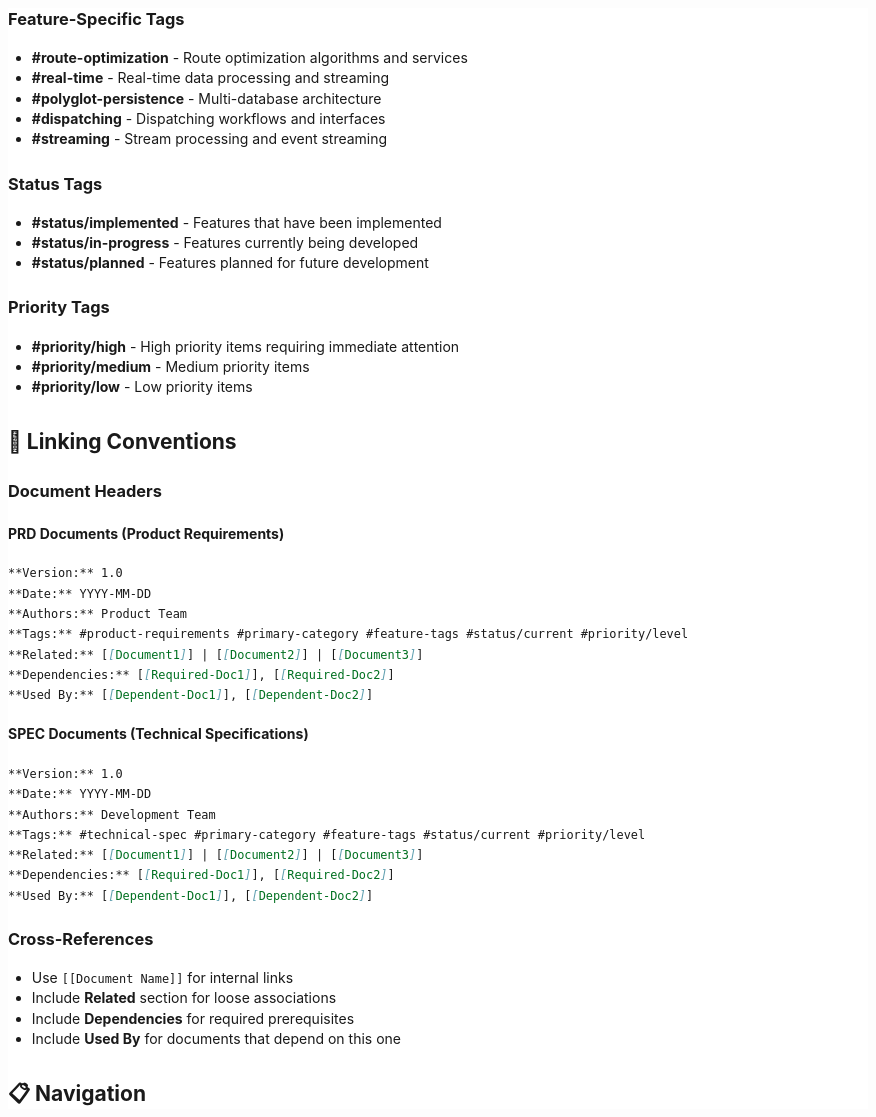 ### Feature-Specific Tags
- **#route-optimization** - Route optimization algorithms and services
- **#real-time** - Real-time data processing and streaming
- **#polyglot-persistence** - Multi-database architecture
- **#dispatching** - Dispatching workflows and interfaces
- **#streaming** - Stream processing and event streaming

### Status Tags
- **#status/implemented** - Features that have been implemented
- **#status/in-progress** - Features currently being developed
- **#status/planned** - Features planned for future development

### Priority Tags
- **#priority/high** - High priority items requiring immediate attention
- **#priority/medium** - Medium priority items
- **#priority/low** - Low priority items

## 🔗 Linking Conventions

### Document Headers

#### PRD Documents (Product Requirements)
```markdown
**Version:** 1.0
**Date:** YYYY-MM-DD
**Authors:** Product Team
**Tags:** #product-requirements #primary-category #feature-tags #status/current #priority/level
**Related:** [[Document1]] | [[Document2]] | [[Document3]]
**Dependencies:** [[Required-Doc1]], [[Required-Doc2]]
**Used By:** [[Dependent-Doc1]], [[Dependent-Doc2]]
```

#### SPEC Documents (Technical Specifications)
```markdown
**Version:** 1.0
**Date:** YYYY-MM-DD
**Authors:** Development Team
**Tags:** #technical-spec #primary-category #feature-tags #status/current #priority/level
**Related:** [[Document1]] | [[Document2]] | [[Document3]]
**Dependencies:** [[Required-Doc1]], [[Required-Doc2]]
**Used By:** [[Dependent-Doc1]], [[Dependent-Doc2]]
```

### Cross-References
- Use `[[Document Name]]` for internal links
- Include **Related** section for loose associations
- Include **Dependencies** for required prerequisites
- Include **Used By** for documents that depend on this one

## 📋 Navigation
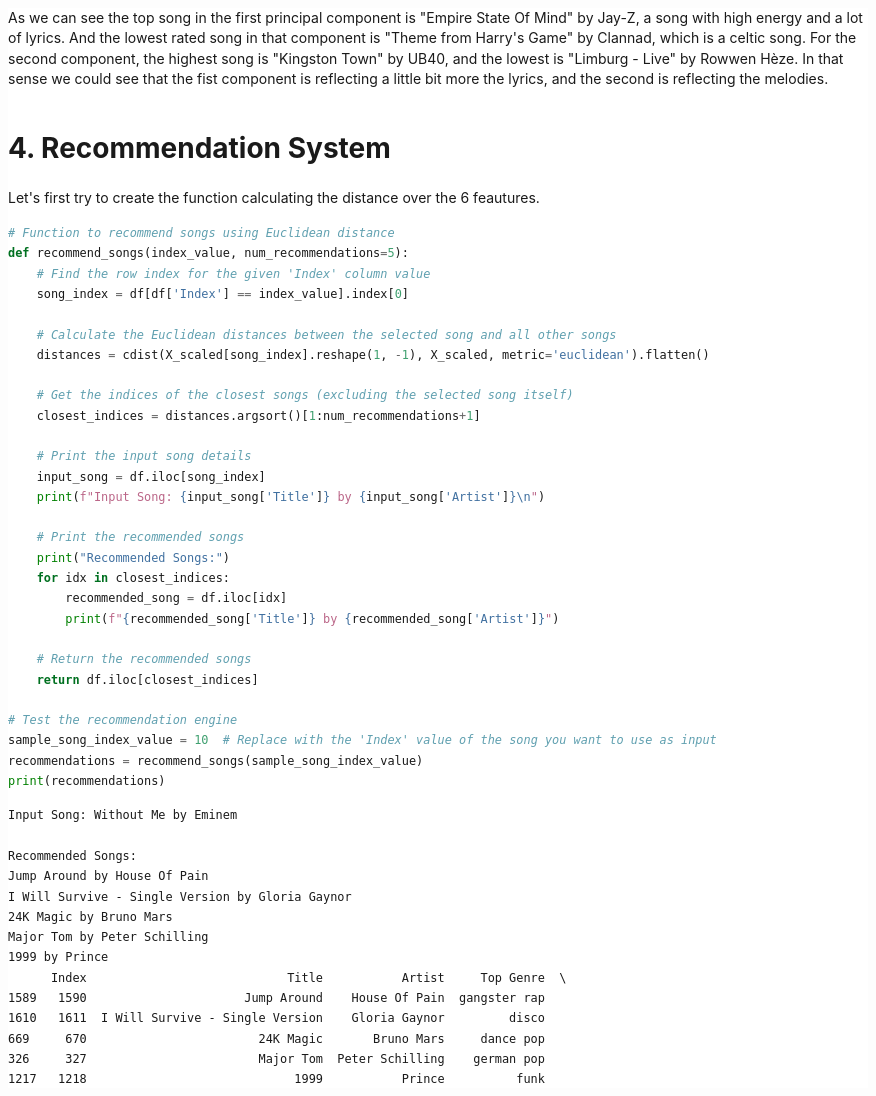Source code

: 
As we can see the top song in the first principal component is "Empire State Of Mind" by Jay-Z, a song with high energy and a lot of lyrics. And the lowest rated song in that component is "Theme from Harry's Game" by Clannad, which is a celtic song. For the second component, the highest song is "Kingston Town" by UB40, and the lowest is "Limburg - Live" by Rowwen Hèze. In that sense we could see that the fist component is reflecting a little bit more the lyrics, and the second is reflecting the melodies.

# 4. Recommendation System

Let's first try to create the function calculating the distance over the 6 feautures.


```python
# Function to recommend songs using Euclidean distance
def recommend_songs(index_value, num_recommendations=5):
    # Find the row index for the given 'Index' column value
    song_index = df[df['Index'] == index_value].index[0]
    
    # Calculate the Euclidean distances between the selected song and all other songs
    distances = cdist(X_scaled[song_index].reshape(1, -1), X_scaled, metric='euclidean').flatten()
    
    # Get the indices of the closest songs (excluding the selected song itself)
    closest_indices = distances.argsort()[1:num_recommendations+1]
    
    # Print the input song details
    input_song = df.iloc[song_index]
    print(f"Input Song: {input_song['Title']} by {input_song['Artist']}\n")
    
    # Print the recommended songs
    print("Recommended Songs:")
    for idx in closest_indices:
        recommended_song = df.iloc[idx]
        print(f"{recommended_song['Title']} by {recommended_song['Artist']}")
    
    # Return the recommended songs
    return df.iloc[closest_indices]

# Test the recommendation engine
sample_song_index_value = 10  # Replace with the 'Index' value of the song you want to use as input
recommendations = recommend_songs(sample_song_index_value)
print(recommendations)
```

    Input Song: Without Me by Eminem
    
    Recommended Songs:
    Jump Around by House Of Pain
    I Will Survive - Single Version by Gloria Gaynor
    24K Magic by Bruno Mars
    Major Tom by Peter Schilling
    1999 by Prince
          Index                            Title           Artist     Top Genre  \
    1589   1590                      Jump Around    House Of Pain  gangster rap   
    1610   1611  I Will Survive - Single Version    Gloria Gaynor         disco   
    669     670                        24K Magic       Bruno Mars     dance pop   
    326     327                        Major Tom  Peter Schilling    german pop   
    1217   1218                             1999           Prince          funk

PROBLEM: Give again, please, precisely the lines that begin the records and run through the line with "- **#dispatching** - Dispatching" in it, keeping both end lines and dropping any pictures.

ANSWER BOX:
 ### Feature-Specific Tags
- **#route-optimization** - Route optimization algorithms and services
- **#real-time** - Real-time data processing and streaming
- **#polyglot-persistence** - Multi-database architecture
- **#dispatching** - Dispatching workflows and interfaces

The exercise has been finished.